STUDY MATERIAL section start
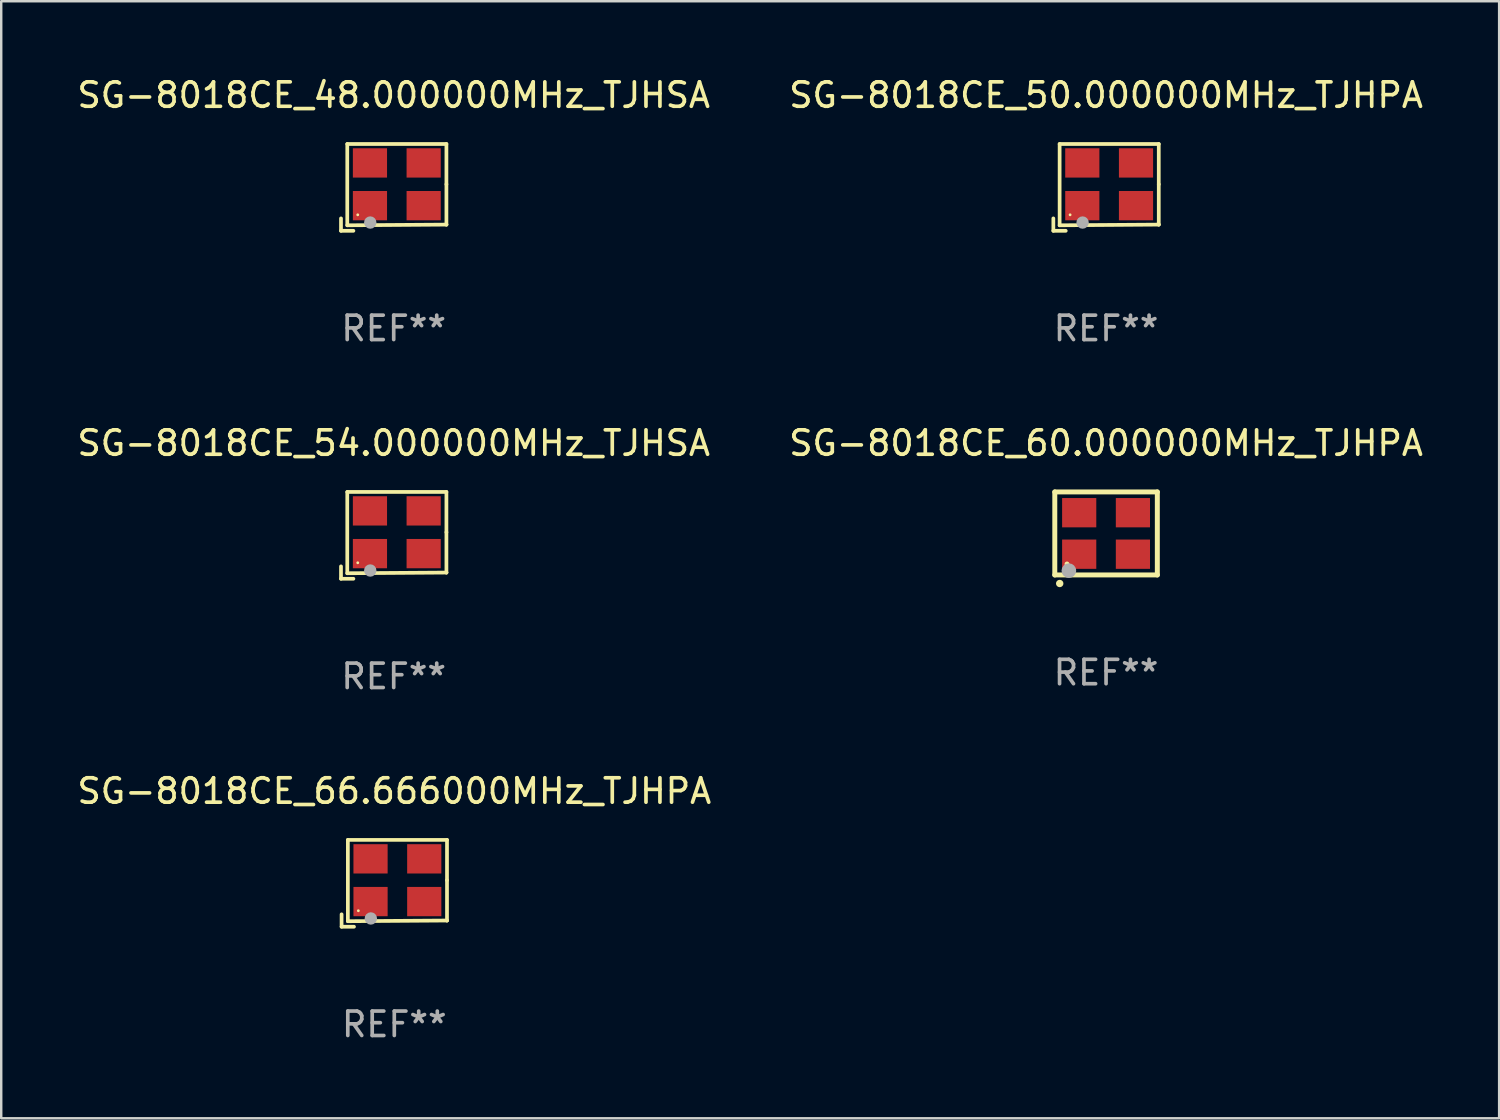
<source format=kicad_pcb>
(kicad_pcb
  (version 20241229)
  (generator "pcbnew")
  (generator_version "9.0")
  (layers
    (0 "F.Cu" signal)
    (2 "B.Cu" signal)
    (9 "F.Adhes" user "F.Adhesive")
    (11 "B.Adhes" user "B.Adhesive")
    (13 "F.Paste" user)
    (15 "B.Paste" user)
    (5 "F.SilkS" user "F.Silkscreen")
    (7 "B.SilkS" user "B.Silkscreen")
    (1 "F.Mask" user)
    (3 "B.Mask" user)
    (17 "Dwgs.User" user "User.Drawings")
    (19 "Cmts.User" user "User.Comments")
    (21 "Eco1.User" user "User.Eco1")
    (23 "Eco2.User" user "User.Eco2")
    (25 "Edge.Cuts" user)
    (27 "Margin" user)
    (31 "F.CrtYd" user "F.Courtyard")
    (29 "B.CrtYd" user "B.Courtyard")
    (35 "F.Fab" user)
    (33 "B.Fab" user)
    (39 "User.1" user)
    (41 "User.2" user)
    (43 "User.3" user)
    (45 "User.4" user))
  (footprint "SG-8018CE_48.000000MHz_TJHSA"
    (layer "F.Cu")
    (at 13.077 4.626)
    (property "Reference" "SG-8018CE_48.000000MHz_TJHSA" (at 0 -3.778 0) (layer "F.SilkS") (effects (font (size 1 1) (thickness 0.15))))
    (attr through_hole)
    (fp_line (start -2.159 1.27) (end -2.159 1.778) (stroke (width 0.152) (type solid)) (layer "F.SilkS"))
    (fp_line (start -2.159 1.778) (end -1.651 1.778) (stroke (width 0.152) (type solid)) (layer "F.SilkS"))
    (fp_line (start -1.902 -1.778) (end 2.159 -1.778) (stroke (width 0.152) (type solid)) (layer "F.SilkS"))
    (fp_line (start -1.902 1.552) (end -1.902 -1.778) (stroke (width 0.152) (type solid)) (layer "F.SilkS"))
    (fp_line (start 2.159 -1.778) (end 2.159 -0.127) (stroke (width 0.152) (type solid)) (layer "F.SilkS"))
    (fp_line (start 2.159 -0.127) (end 2.159 1.524) (stroke (width 0.152) (type solid)) (layer "F.SilkS"))
    (fp_line (start 2.159 1.524) (end -1.902 1.552) (stroke (width 0.152) (type solid)) (layer "F.SilkS"))
    (fp_line (start 2.159 1.524) (end 2.159 1.524) (stroke (width 0.152) (type solid)) (layer "F.SilkS"))
    (fp_circle (center -1.473 1.123) (end -1.443 1.123) (stroke (width 0.06) (type solid)) (fill no) (layer "F.SilkS"))
    (fp_circle (center -0.961 1.44) (end -0.834 1.44) (stroke (width 0.254) (type solid)) (fill no) (layer "F.Fab"))
    (fp_text user "REF**" (at 0 5.778 0) (layer "F.Fab") (effects (font (size 1 1) (thickness 0.15))))
    (pad "1" smd rect (at -0.973 0.748) (size 1.4 1.2) (layers "F.Cu" "F.Mask" "F.Paste"))
    (pad "2" smd rect (at 1.227 0.748) (size 1.4 1.2) (layers "F.Cu" "F.Mask" "F.Paste"))
    (pad "3" smd rect (at 1.227 -1.002) (size 1.4 1.2) (layers "F.Cu" "F.Mask" "F.Paste"))
    (pad "4" smd rect (at -0.973 -1.002) (size 1.4 1.2) (layers "F.Cu" "F.Mask" "F.Paste")))
  (footprint "SG-8018CE_54.000000MHz_TJHSA"
    (layer "F.Cu")
    (at 13.077 18.879)
    (property "Reference" "SG-8018CE_54.000000MHz_TJHSA" (at 0 -3.778 0) (layer "F.SilkS") (effects (font (size 1 1) (thickness 0.15))))
    (attr through_hole)
    (fp_line (start -2.159 1.27) (end -2.159 1.778) (stroke (width 0.152) (type solid)) (layer "F.SilkS"))
    (fp_line (start -2.159 1.778) (end -1.651 1.778) (stroke (width 0.152) (type solid)) (layer "F.SilkS"))
    (fp_line (start -1.902 -1.778) (end 2.159 -1.778) (stroke (width 0.152) (type solid)) (layer "F.SilkS"))
    (fp_line (start -1.902 1.552) (end -1.902 -1.778) (stroke (width 0.152) (type solid)) (layer "F.SilkS"))
    (fp_line (start 2.159 -1.778) (end 2.159 -0.127) (stroke (width 0.152) (type solid)) (layer "F.SilkS"))
    (fp_line (start 2.159 -0.127) (end 2.159 1.524) (stroke (width 0.152) (type solid)) (layer "F.SilkS"))
    (fp_line (start 2.159 1.524) (end -1.902 1.552) (stroke (width 0.152) (type solid)) (layer "F.SilkS"))
    (fp_line (start 2.159 1.524) (end 2.159 1.524) (stroke (width 0.152) (type solid)) (layer "F.SilkS"))
    (fp_circle (center -1.473 1.123) (end -1.443 1.123) (stroke (width 0.06) (type solid)) (fill no) (layer "F.SilkS"))
    (fp_circle (center -0.961 1.44) (end -0.834 1.44) (stroke (width 0.254) (type solid)) (fill no) (layer "F.Fab"))
    (fp_text user "REF**" (at 0 5.778 0) (layer "F.Fab") (effects (font (size 1 1) (thickness 0.15))))
    (pad "1" smd rect (at -0.973 0.748) (size 1.4 1.2) (layers "F.Cu" "F.Mask" "F.Paste"))
    (pad "2" smd rect (at 1.227 0.748) (size 1.4 1.2) (layers "F.Cu" "F.Mask" "F.Paste"))
    (pad "3" smd rect (at 1.227 -1.002) (size 1.4 1.2) (layers "F.Cu" "F.Mask" "F.Paste"))
    (pad "4" smd rect (at -0.973 -1.002) (size 1.4 1.2) (layers "F.Cu" "F.Mask" "F.Paste")))
  (footprint "SG-8018CE_60.000000MHz_TJHPA"
    (layer "F.Cu")
    (at 42.256 18.801)
    (property "Reference" "SG-8018CE_60.000000MHz_TJHPA" (at 0 -3.7 0) (layer "F.SilkS") (effects (font (size 1 1) (thickness 0.15))))
    (attr through_hole)
    (fp_line (start -2.1 -1.7) (end -2.1 1.7) (stroke (width 0.203) (type solid)) (layer "F.SilkS"))
    (fp_line (start -2.1 1.7) (end 2.1 1.7) (stroke (width 0.203) (type solid)) (layer "F.SilkS"))
    (fp_line (start 2.1 -1.7) (end -2.1 -1.7) (stroke (width 0.203) (type solid)) (layer "F.SilkS"))
    (fp_line (start 2.1 1.7) (end 2.1 -1.7) (stroke (width 0.203) (type solid)) (layer "F.SilkS"))
    (fp_arc (start -1.899924 2.049784) (mid -1.898654 2.049779) (end -1.897384 2.049784) (stroke (width 0.3) (type solid)) (layer "F.SilkS"))
    (fp_circle (center -1.6 1.25) (end -1.55 1.25) (stroke (width 0.1) (type solid)) (fill no) (layer "F.SilkS"))
    (fp_circle (center -1.524 1.524) (end -1.374 1.524) (stroke (width 0.3) (type solid)) (fill no) (layer "F.Fab"))
    (fp_text user "REF**" (at 0 5.7 0) (layer "F.Fab") (effects (font (size 1 1) (thickness 0.15))))
    (pad "1" smd rect (at -1.1 0.85) (size 1.4 1.2) (layers "F.Cu" "F.Mask" "F.Paste"))
    (pad "2" smd rect (at 1.1 0.85) (size 1.4 1.2) (layers "F.Cu" "F.Mask" "F.Paste"))
    (pad "3" smd rect (at 1.1 -0.85) (size 1.4 1.2) (layers "F.Cu" "F.Mask" "F.Paste"))
    (pad "4" smd rect (at -1.1 -0.85) (size 1.4 1.2) (layers "F.Cu" "F.Mask" "F.Paste")))
  (footprint "SG-8018CE_50.000000MHz_TJHPA"
    (layer "F.Cu")
    (at 42.256 4.626)
    (property "Reference" "SG-8018CE_50.000000MHz_TJHPA" (at 0 -3.778 0) (layer "F.SilkS") (effects (font (size 1 1) (thickness 0.15))))
    (attr through_hole)
    (fp_line (start -2.159 1.27) (end -2.159 1.778) (stroke (width 0.152) (type solid)) (layer "F.SilkS"))
    (fp_line (start -2.159 1.778) (end -1.651 1.778) (stroke (width 0.152) (type solid)) (layer "F.SilkS"))
    (fp_line (start -1.902 -1.778) (end 2.159 -1.778) (stroke (width 0.152) (type solid)) (layer "F.SilkS"))
    (fp_line (start -1.902 1.552) (end -1.902 -1.778) (stroke (width 0.152) (type solid)) (layer "F.SilkS"))
    (fp_line (start 2.159 -1.778) (end 2.159 -0.127) (stroke (width 0.152) (type solid)) (layer "F.SilkS"))
    (fp_line (start 2.159 -0.127) (end 2.159 1.524) (stroke (width 0.152) (type solid)) (layer "F.SilkS"))
    (fp_line (start 2.159 1.524) (end -1.902 1.552) (stroke (width 0.152) (type solid)) (layer "F.SilkS"))
    (fp_line (start 2.159 1.524) (end 2.159 1.524) (stroke (width 0.152) (type solid)) (layer "F.SilkS"))
    (fp_circle (center -1.473 1.123) (end -1.443 1.123) (stroke (width 0.06) (type solid)) (fill no) (layer "F.SilkS"))
    (fp_circle (center -0.961 1.44) (end -0.834 1.44) (stroke (width 0.254) (type solid)) (fill no) (layer "F.Fab"))
    (fp_text user "REF**" (at 0 5.778 0) (layer "F.Fab") (effects (font (size 1 1) (thickness 0.15))))
    (pad "1" smd rect (at -0.973 0.748) (size 1.4 1.2) (layers "F.Cu" "F.Mask" "F.Paste"))
    (pad "2" smd rect (at 1.227 0.748) (size 1.4 1.2) (layers "F.Cu" "F.Mask" "F.Paste"))
    (pad "3" smd rect (at 1.227 -1.002) (size 1.4 1.2) (layers "F.Cu" "F.Mask" "F.Paste"))
    (pad "4" smd rect (at -0.973 -1.002) (size 1.4 1.2) (layers "F.Cu" "F.Mask" "F.Paste")))
  (footprint "SG-8018CE_66.666000MHz_TJHPA"
    (layer "F.Cu")
    (at 13.101 33.132)
    (property "Reference" "SG-8018CE_66.666000MHz_TJHPA" (at 0 -3.778 0) (layer "F.SilkS") (effects (font (size 1 1) (thickness 0.15))))
    (attr through_hole)
    (fp_line (start -2.159 1.27) (end -2.159 1.778) (stroke (width 0.152) (type solid)) (layer "F.SilkS"))
    (fp_line (start -2.159 1.778) (end -1.651 1.778) (stroke (width 0.152) (type solid)) (layer "F.SilkS"))
    (fp_line (start -1.902 -1.778) (end 2.159 -1.778) (stroke (width 0.152) (type solid)) (layer "F.SilkS"))
    (fp_line (start -1.902 1.552) (end -1.902 -1.778) (stroke (width 0.152) (type solid)) (layer "F.SilkS"))
    (fp_line (start 2.159 -1.778) (end 2.159 -0.127) (stroke (width 0.152) (type solid)) (layer "F.SilkS"))
    (fp_line (start 2.159 -0.127) (end 2.159 1.524) (stroke (width 0.152) (type solid)) (layer "F.SilkS"))
    (fp_line (start 2.159 1.524) (end -1.902 1.552) (stroke (width 0.152) (type solid)) (layer "F.SilkS"))
    (fp_line (start 2.159 1.524) (end 2.159 1.524) (stroke (width 0.152) (type solid)) (layer "F.SilkS"))
    (fp_circle (center -1.473 1.123) (end -1.443 1.123) (stroke (width 0.06) (type solid)) (fill no) (layer "F.SilkS"))
    (fp_circle (center -0.961 1.44) (end -0.834 1.44) (stroke (width 0.254) (type solid)) (fill no) (layer "F.Fab"))
    (fp_text user "REF**" (at 0 5.778 0) (layer "F.Fab") (effects (font (size 1 1) (thickness 0.15))))
    (pad "1" smd rect (at -0.973 0.748) (size 1.4 1.2) (layers "F.Cu" "F.Mask" "F.Paste"))
    (pad "2" smd rect (at 1.227 0.748) (size 1.4 1.2) (layers "F.Cu" "F.Mask" "F.Paste"))
    (pad "3" smd rect (at 1.227 -1.002) (size 1.4 1.2) (layers "F.Cu" "F.Mask" "F.Paste"))
    (pad "4" smd rect (at -0.973 -1.002) (size 1.4 1.2) (layers "F.Cu" "F.Mask" "F.Paste")))
  (gr_rect
    (start -3 -3)
    (end 58.357 42.758)
    (stroke (width 0.1) (type default))
    (fill no)
    (layer "Edge.Cuts")))
</source>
STUDY MATERIAL section end
◆ WHAT IS NEEDED: Copy all lines from the entries that contain the word "footprint".

◆ WRITTEN REPLY:
  (footprint "SG-8018CE_48.000000MHz_TJHSA"
  (footprint "SG-8018CE_54.000000MHz_TJHSA"
  (footprint "SG-8018CE_60.000000MHz_TJHPA"
  (footprint "SG-8018CE_50.000000MHz_TJHPA"
  (footprint "SG-8018CE_66.666000MHz_TJHPA"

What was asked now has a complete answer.